▶ _WORK TASK_: An exact transcription of each entry below is required, without any pictures.

▶ _PROVIDED RECORDS_:
====
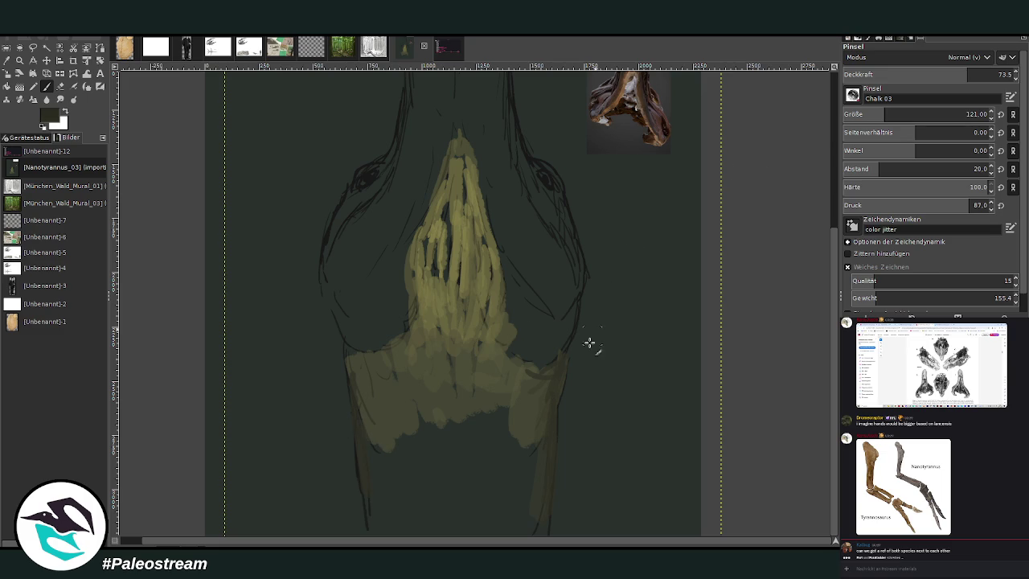
mouse_move(553, 371)
mouse_down()
mouse_move(544, 431)
mouse_move(560, 372)
mouse_up()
====
▶ _SOLUTION TO THE EXERCISE_:
mouse_move(553, 371)
mouse_down()
mouse_move(544, 431)
mouse_move(560, 372)
mouse_up()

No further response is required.